* Ausgewählter Auszug:
◇ ◇ ◇ ◇ ◇
Von besonderer Bedeutung sind regionale Sortenerhaltungsgärten. Diese meist von Obst- und Gartenbauvereinen, Obstbauverbänden, Naturschutzverbänden und Privatpersonen angelegten Pflanzungen sollten neben den Hauptsorten auch Lokalsorten umfassen, die sich für die einzelnen Regionen besonders bewährt haben. Neben der Beobachtung hinsichtlich der Sorteneigenschaften können von diesen Sortenerhaltungsgärten auch Edelreiser zur Veredelung gewonnen werden. Die in Baden-Württemberg aufgebauten Lehrgärten werden beispielsweise in einer Broschüre den Ministeriums Ländlicher Raum eingehend beschrieben.

Voraussetzung für den Aufbau von Sortenerhaltungsgärten ist die lokale Erfassung der noch vorhandenen Obstsorten. Die Bestimmung von Sorten an Hand von Beschreibungen und Farbabbildungen ist jedoch nur dann Erfolg versprechend, wenn ganz charakteristische Merkmale bekannt sind. Dies ist aber in den seltensten Fällen möglich. Der Kontakt zu praktischen Obstbauern ist daher zur Sortenerfassung unerlässlich.

Erste Ansprechpartner für alte Sorten sind die früheren Baumwarte. Häufig erinnern sich auch ältere Landwirte oder Mitglieder von Obst- und Gartenbauvereinen an einige Sorten. Bei der Suche nach Lokalsorten ist dieser Kontakt meist die einzige Möglichkeit, überhaupt an Nennungen zu gelangen. Daneben können Suchaufrufe in Fachzeitschriften oder regionalen Blättern erfolgen. Überaus interessant ist das Abhalten regionaler Obstausstellungen mit dem Angebot einer Sortenbestimmung durch erfahrene Pomologen. Häufig zeigt es sich jedoch, dass die vermeintliche Lokalsorte eine bekannte Sorte ist, die lediglich unter einem lokalen Synonym geführt wird. Die vielzahl an Synonymen führt in vielen Fällen zur Verwirrung, da dieselben Synonyme für ganz unterschiedliche Sorten gebraucht werden.

Der Erhalt einzelner Sorten ist erst dann sicher gewährleistet, wenn wieder Jungbäume in ausreichender Zahl gepflanzt werden. Hierzu ist es erforderlich, dass interessierte Baumschulen die zur Anpflanzung empfehlenswerten Sorten in ihr Vermehrungssortiment aufnehmen. Sortenliebhaber haben dann die Möglichkeit, gezielt alte Sorten zu pflanzen. Daneben wäre es wünschenswert, wenn im Rahmen von Flurbereinigungsverfahren, Ausgleichsmaßnahmen oder auf Flächen, die zum Zwecke des Naturschutzes erworben wurden, robuste, alte Obstsorten bevorzugt werden.
◇ ◇ ◇ ◇ ◇
* Gezeigtes Material:
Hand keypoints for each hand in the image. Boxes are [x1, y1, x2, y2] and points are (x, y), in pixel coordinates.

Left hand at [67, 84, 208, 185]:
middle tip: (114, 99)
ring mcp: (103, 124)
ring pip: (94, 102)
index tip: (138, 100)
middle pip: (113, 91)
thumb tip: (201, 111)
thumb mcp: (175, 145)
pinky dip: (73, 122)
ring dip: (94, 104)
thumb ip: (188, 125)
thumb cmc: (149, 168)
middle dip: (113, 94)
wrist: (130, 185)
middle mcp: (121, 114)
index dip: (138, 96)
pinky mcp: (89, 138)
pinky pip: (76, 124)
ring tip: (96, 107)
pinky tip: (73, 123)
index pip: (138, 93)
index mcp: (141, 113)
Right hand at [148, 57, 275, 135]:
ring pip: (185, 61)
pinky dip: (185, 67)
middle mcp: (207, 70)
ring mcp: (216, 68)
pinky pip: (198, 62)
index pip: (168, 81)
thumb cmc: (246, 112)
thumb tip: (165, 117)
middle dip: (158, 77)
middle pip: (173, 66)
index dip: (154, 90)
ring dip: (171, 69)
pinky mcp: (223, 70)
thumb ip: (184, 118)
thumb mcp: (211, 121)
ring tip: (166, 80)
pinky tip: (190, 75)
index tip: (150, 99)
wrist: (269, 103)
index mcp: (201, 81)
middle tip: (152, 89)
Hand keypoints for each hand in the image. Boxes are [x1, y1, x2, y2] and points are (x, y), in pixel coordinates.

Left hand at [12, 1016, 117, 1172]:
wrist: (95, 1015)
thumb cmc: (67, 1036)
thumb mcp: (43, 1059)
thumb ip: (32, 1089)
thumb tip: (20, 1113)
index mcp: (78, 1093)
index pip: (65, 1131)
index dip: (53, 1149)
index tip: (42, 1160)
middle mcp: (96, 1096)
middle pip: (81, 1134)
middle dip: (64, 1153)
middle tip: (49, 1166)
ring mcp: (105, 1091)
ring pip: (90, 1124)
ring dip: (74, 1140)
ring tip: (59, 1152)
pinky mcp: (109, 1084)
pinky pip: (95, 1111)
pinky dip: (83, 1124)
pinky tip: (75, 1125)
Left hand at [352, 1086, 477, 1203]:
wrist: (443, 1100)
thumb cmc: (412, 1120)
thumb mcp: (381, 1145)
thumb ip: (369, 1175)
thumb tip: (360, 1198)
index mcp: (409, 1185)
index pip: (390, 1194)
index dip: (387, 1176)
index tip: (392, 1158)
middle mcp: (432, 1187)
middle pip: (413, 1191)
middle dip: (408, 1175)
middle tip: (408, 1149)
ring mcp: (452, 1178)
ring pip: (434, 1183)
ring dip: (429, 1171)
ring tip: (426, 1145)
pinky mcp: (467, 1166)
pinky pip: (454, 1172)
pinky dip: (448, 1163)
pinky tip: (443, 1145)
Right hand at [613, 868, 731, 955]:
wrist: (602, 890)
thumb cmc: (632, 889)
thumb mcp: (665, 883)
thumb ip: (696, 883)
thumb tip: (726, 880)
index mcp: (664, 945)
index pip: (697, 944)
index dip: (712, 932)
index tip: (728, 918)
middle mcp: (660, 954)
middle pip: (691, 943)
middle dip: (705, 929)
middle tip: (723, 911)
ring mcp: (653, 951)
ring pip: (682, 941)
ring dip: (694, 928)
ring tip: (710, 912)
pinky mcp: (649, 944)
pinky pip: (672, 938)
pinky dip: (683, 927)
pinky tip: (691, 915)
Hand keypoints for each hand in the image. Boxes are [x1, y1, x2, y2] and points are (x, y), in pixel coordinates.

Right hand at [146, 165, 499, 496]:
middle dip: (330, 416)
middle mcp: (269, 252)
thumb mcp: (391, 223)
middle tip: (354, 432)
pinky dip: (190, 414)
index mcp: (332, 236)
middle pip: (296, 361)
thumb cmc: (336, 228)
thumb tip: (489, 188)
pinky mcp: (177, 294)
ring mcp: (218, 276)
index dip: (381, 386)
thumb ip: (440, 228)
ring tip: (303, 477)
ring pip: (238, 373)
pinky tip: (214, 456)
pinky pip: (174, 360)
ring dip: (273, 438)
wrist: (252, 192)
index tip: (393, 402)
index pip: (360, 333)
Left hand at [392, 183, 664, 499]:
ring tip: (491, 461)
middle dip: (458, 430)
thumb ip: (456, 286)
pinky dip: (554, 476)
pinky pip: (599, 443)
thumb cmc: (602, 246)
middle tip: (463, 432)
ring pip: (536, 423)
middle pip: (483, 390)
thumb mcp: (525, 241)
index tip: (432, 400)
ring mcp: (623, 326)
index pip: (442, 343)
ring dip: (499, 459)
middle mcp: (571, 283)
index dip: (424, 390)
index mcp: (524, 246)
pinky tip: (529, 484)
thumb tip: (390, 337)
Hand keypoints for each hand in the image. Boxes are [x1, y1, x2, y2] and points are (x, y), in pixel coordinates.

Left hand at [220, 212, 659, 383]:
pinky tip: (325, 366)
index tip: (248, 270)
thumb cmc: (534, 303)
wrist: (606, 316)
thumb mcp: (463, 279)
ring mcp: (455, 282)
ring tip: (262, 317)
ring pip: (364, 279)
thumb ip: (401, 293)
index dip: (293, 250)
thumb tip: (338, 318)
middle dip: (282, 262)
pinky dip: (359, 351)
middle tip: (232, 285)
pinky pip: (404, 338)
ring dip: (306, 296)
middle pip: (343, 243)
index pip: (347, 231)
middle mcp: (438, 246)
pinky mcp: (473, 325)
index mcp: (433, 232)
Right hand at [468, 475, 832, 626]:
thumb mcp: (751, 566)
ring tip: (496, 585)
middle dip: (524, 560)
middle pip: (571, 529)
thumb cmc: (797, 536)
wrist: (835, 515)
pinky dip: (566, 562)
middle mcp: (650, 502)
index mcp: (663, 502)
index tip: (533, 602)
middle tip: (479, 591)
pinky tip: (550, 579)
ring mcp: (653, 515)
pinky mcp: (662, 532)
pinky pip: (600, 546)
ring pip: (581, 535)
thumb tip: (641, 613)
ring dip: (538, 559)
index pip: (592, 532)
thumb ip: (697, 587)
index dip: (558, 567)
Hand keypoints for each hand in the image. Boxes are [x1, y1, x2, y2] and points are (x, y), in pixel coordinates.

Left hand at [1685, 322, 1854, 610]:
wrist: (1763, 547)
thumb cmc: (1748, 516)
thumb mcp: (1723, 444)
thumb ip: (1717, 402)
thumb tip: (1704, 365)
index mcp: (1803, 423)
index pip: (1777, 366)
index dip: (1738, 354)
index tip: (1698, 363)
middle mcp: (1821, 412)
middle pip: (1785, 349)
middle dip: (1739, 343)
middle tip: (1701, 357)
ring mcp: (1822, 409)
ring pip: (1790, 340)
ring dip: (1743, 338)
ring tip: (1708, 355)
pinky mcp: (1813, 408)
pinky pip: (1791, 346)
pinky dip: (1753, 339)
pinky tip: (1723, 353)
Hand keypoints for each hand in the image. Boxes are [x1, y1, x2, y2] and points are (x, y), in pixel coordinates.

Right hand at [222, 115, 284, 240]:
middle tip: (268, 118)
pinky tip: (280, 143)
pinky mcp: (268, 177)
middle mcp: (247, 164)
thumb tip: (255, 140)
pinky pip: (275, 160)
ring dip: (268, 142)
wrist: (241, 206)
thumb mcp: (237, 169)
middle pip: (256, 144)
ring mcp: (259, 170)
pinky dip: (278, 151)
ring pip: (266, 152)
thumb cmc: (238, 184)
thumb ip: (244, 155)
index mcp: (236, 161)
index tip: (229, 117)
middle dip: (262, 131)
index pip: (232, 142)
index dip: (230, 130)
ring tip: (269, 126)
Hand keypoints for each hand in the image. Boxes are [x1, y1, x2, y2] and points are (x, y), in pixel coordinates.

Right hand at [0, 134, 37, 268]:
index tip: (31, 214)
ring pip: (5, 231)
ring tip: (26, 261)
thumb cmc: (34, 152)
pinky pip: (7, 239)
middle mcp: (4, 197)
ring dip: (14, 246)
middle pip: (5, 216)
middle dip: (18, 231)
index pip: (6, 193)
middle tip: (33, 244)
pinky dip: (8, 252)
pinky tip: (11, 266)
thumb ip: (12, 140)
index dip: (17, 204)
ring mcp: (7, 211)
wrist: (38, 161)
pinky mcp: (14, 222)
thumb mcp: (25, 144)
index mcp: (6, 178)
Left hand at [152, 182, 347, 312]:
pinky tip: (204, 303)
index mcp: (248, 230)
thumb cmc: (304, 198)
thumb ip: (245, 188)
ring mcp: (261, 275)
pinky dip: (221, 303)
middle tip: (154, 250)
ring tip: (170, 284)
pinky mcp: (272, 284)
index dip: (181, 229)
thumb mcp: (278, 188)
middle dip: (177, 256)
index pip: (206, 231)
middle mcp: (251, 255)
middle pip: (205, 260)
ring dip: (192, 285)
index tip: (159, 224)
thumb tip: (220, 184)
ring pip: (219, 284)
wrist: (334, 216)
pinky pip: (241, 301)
◇ ◇ ◇ ◇ ◇
* Aufgabe:
Wen nennt der Auszug über Sortenerhaltungsgärten als erste Ansprechpartner für alte Sorten? Die Einträge haben mit dem Auszug nichts zu tun.

* Ergebnis:
Die früheren Baumwarte.